L’Avenir est devant

Je pensais que tout serait aisé. Certes, on m’avait dit que ce ne serait pas simple. Mais avec sans doute une dose d’arrogance, j’avais ignoré les avertissements ! Pourtant, l’accélération fut plus rude que je ne l’avais envisagée. Une nouvelle étape de la vie s’est rondement engagée, l’ultime… Quitter une maison dans laquelle nous vécûmes une trentaine d’années, s’évader furtivement d’un établissement qui assurait une reconnaissance sociale. Quelques signatures, des bribes de discours, une décoration ; un chemin de vie familier et gratifiant de plus de quarante années qui s’achevait soudainement. Une vie passée si rapidement à occuper heures et minutes dans un tourbillon incessant en aspirant à …la retraite. Elle est là, le départ dans une ambiance confinée presque en catimini… L’étrange sentiment que subitement quelque chose vient de s’éteindre. Peut-être ce manque d’humilité qui laissait penser dans un coin de l’esprit que j’étais utile ? Puis, subitement l’impression de disparaître des radars de la société. La configuration est déconcertante. Une once de découragement qui sourd, clandestinement, insidieusement. Je suis un peu comme ces deux disciples dont Luc nous conte l’aventure. Tels Cléophas et son ami qui avaient investi temps, espoir en Jésus désormais crucifié ; c’est aussi un peu la fin de mon histoire. Où est Jésus qui fit route avec les désespérés ? Suis-je aussi aveugle, incapable de l’identifier dans ma vie, dans mes soucis ? Suis-je aveugle comme le furent les pèlerins d’Emmaüs ? L’aveuglement sans cécité ? Mon esprit est-il disponible pour l’accueillir ? Les doutes nés de cette nouvelle étape m’aveuglent-ils ? Jésus suit discrètement mon chemin, apparaît mais je ne le vois pas. Il est pourtant là dans ma détresse, mes doutes, ma faiblesse mais aussi dans mes joies comme il le fut aux Noces de Cana. À moi de le trouver dans les douceurs du quotidien ; dans le prochain mariage de notre fils Arthur et de l’enfant qui naîtra peut-être demain. À moi de me laisser surprendre dans le regard de mon épouse toujours là après plus de trente ans. Les deux hommes d’Emmaüs n’avaient pas l’esprit disponible, ils n’avaient que le désespoir de la perte de Jésus en tête. Ne suis-je pas l’un d’eux, ébranlé par ma nouvelle situation ? Peut-être suis-je celui que Luc ne nomme pas ?
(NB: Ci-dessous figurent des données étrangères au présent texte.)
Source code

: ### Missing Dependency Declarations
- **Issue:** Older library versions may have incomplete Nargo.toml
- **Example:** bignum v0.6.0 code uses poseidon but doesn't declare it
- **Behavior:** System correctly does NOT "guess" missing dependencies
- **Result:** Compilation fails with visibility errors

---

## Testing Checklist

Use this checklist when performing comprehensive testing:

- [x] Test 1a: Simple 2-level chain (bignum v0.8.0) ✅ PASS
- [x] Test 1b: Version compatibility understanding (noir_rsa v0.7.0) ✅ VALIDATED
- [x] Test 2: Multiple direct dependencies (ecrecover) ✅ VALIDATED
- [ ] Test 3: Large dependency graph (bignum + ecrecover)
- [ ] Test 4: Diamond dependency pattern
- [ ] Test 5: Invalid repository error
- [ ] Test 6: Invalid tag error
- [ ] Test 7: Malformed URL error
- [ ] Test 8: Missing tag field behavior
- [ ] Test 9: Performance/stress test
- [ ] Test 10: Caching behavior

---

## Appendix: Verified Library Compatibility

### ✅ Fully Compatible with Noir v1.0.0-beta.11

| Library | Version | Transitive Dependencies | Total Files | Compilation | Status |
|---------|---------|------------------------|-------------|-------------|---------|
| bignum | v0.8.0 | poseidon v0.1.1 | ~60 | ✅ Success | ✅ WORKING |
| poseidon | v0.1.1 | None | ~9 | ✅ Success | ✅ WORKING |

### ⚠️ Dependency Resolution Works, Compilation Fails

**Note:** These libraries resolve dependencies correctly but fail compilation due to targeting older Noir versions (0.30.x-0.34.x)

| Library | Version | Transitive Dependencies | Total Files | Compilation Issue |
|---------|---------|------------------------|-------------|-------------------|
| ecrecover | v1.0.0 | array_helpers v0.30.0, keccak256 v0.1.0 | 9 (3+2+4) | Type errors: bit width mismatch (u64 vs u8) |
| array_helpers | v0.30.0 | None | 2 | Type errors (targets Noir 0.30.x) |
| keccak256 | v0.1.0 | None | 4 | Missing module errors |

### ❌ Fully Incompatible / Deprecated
Saurais-je le retenir quand il me fera signe comme le firent les deux disciples ? Serais-je moi aussi disciple ? Le verrai-je comme eux le firent lorsqu’il fractionna le pain ? Ce geste de la convivialité, ce geste qui plonge aussi dans notre intimité, ce geste qui est celui de l’Eucharistie. Saurais-je y puiser l’espérance ?
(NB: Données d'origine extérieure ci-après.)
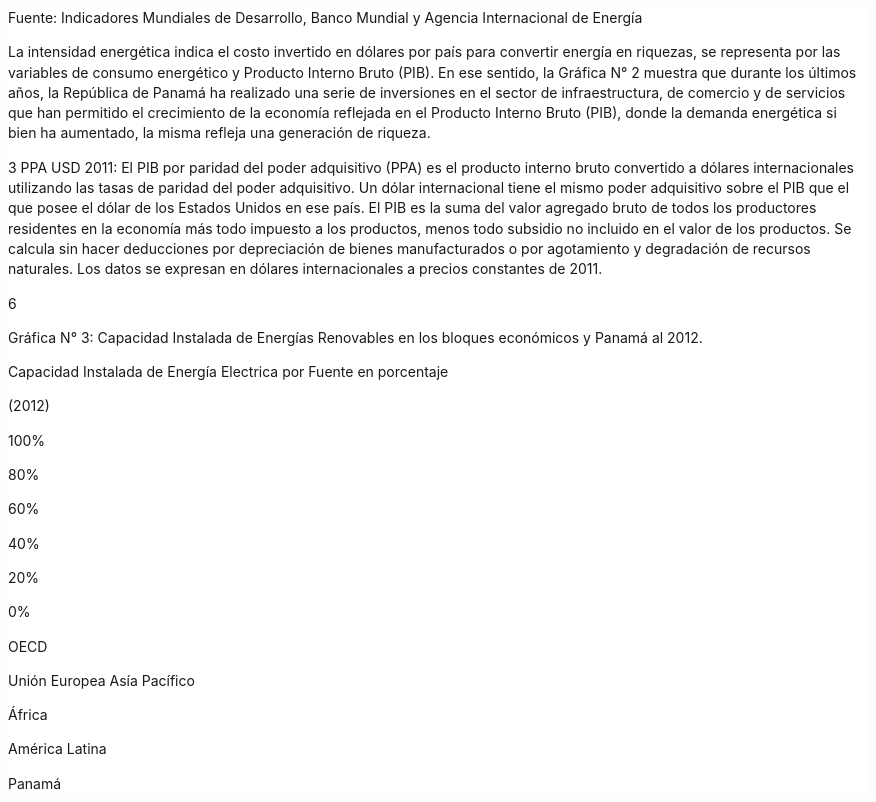 Fuente: Indicadores Mundiales de Desarrollo, Banco Mundial y Agencia Internacional de Energía 
 

 

La  intensidad  energética  indica  el  costo  invertido  en  dólares  por  país  para  convertir  energía  en 
riquezas, se representa por las variables de consumo energético y Producto Interno Bruto (PIB). En 
ese  sentido,  la  Gráfica  N°  2  muestra  que  durante  los  últimos  años,  la  República  de  Panamá  ha 
realizado una serie de inversiones en el sector de infraestructura, de comercio y de servicios que 
han permitido el crecimiento de la economía reflejada en el Producto Interno Bruto (PIB), donde la 
demanda energética si bien ha aumentado, la misma refleja una generación de riqueza. 

 

                                                             
3 PPA  USD  2011:  El  PIB  por  paridad  del  poder  adquisitivo  (PPA)  es  el  producto  interno  bruto  convertido  a  dólares  internacionales 
utilizando  las  tasas  de  paridad  del poder adquisitivo.  Un  dólar  internacional  tiene el mismo  poder  adquisitivo  sobre  el  PIB que el que 
posee el dólar de los Estados Unidos en ese país. El PIB es la suma del valor agregado bruto de todos los productores residentes en la 
economía  más  todo  impuesto  a  los  productos,  menos  todo  subsidio  no  incluido  en  el  valor  de  los  productos.  Se  calcula  sin  hacer 
deducciones por depreciación de bienes manufacturados o por agotamiento y degradación de recursos naturales. Los datos se expresan 
en dólares internacionales a precios constantes de 2011. 

 

6 

 
Gráfica N° 3: Capacidad Instalada de Energías Renovables en los bloques económicos y Panamá al 2012. 

Capacidad Instalada de Energía Electrica por Fuente en porcentaje 

(2012)  

100%

80%

60%

40%

20%

0%

OECD

Unión Europea Asía Pacífico

África

América Latina

Panamá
Lorsque Le Caravage peint l’épisode d’Emmaüs, il dévoile un Christ ni jeune, ni vieux et si humain qui surprend. Saurais-je me laisser surprendre ?
Le chemin qu’indique Jésus aux disciples est celui de l’espérance. À moi de l’emprunter avec confiance, à moi d’oublier les désagréments d’un corps parfois frondeur, à moi de ne pas m’apitoyer sur d’insignifiants tracas, de repousser les bouffées de nostalgie. En suivant les pas du Pape François, reconnaître dans l’épisode des pèlerins d’Emmaüs la « thérapie de l’Espérance ».
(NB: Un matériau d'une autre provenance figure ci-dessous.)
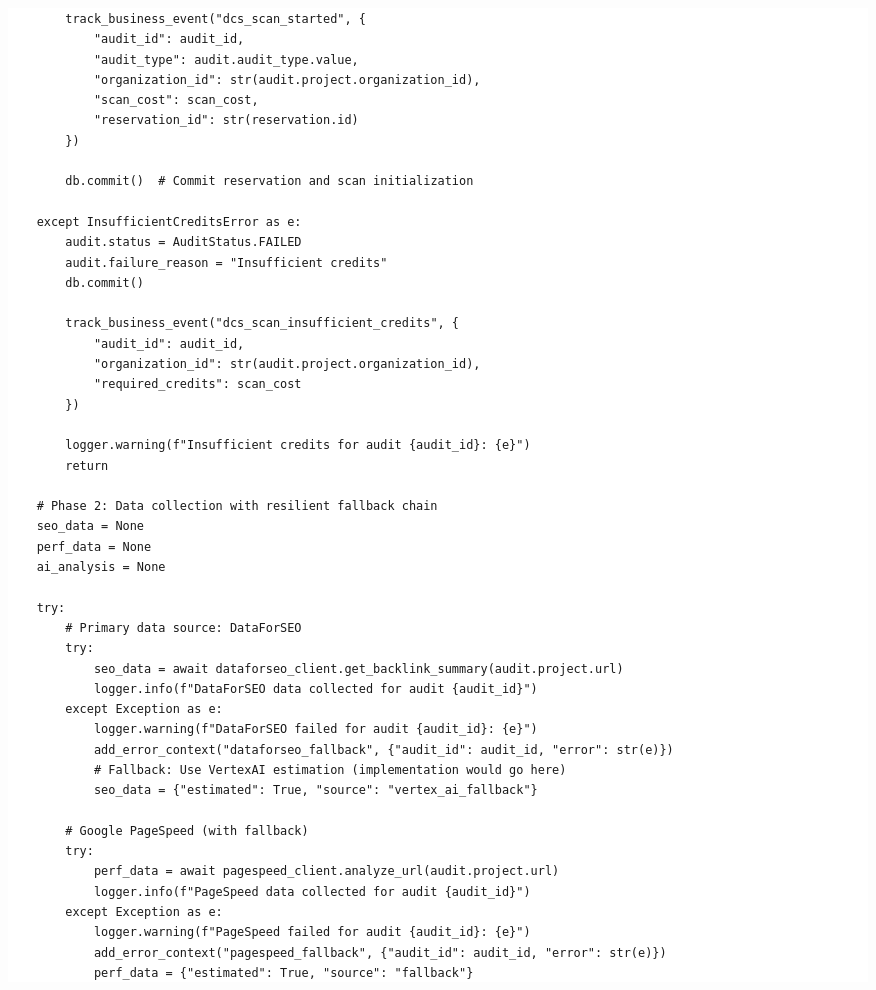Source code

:             track_business_event("dcs_scan_started", {
                "audit_id": audit_id,
                "audit_type": audit.audit_type.value,
                "organization_id": str(audit.project.organization_id),
                "scan_cost": scan_cost,
                "reservation_id": str(reservation.id)
            })
            
            db.commit()  # Commit reservation and scan initialization
            
        except InsufficientCreditsError as e:
            audit.status = AuditStatus.FAILED
            audit.failure_reason = "Insufficient credits"
            db.commit()
            
            track_business_event("dcs_scan_insufficient_credits", {
                "audit_id": audit_id,
                "organization_id": str(audit.project.organization_id),
                "required_credits": scan_cost
            })
            
            logger.warning(f"Insufficient credits for audit {audit_id}: {e}")
            return
        
        # Phase 2: Data collection with resilient fallback chain
        seo_data = None
        perf_data = None
        ai_analysis = None
        
        try:
            # Primary data source: DataForSEO
            try:
                seo_data = await dataforseo_client.get_backlink_summary(audit.project.url)
                logger.info(f"DataForSEO data collected for audit {audit_id}")
            except Exception as e:
                logger.warning(f"DataForSEO failed for audit {audit_id}: {e}")
                add_error_context("dataforseo_fallback", {"audit_id": audit_id, "error": str(e)})
                # Fallback: Use VertexAI estimation (implementation would go here)
                seo_data = {"estimated": True, "source": "vertex_ai_fallback"}

            # Google PageSpeed (with fallback)
            try:
                perf_data = await pagespeed_client.analyze_url(audit.project.url)
                logger.info(f"PageSpeed data collected for audit {audit_id}")
            except Exception as e:
                logger.warning(f"PageSpeed failed for audit {audit_id}: {e}")
                add_error_context("pagespeed_fallback", {"audit_id": audit_id, "error": str(e)})
                perf_data = {"estimated": True, "source": "fallback"}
Jésus m’accompagne sur cette ultime saison de mon existence, celle où je dois chercher Dieu, saisir les instants d’amitié, partager et écouter avec bienveillance. Le mystère nourrit le doute et comme pour Pierre, comme pour les deux pèlerins, la Foi parfois s’éloigne. Profiter du temps qui s’offre à moi dans cette quête. Jésus n’a pas abandonné Cléophas et son ami; tout n’était pas fini !
L’avenir est devant, Jésus fait route avec moi, il s’invite à nouveau à la table de ma vie, il continue à me suivre ; à moi de la reconnaître lorsqu’il se manifeste. Le regard de la Foi qu’évoque Jean (14-19) pourra seul me permettre de relever ce défi.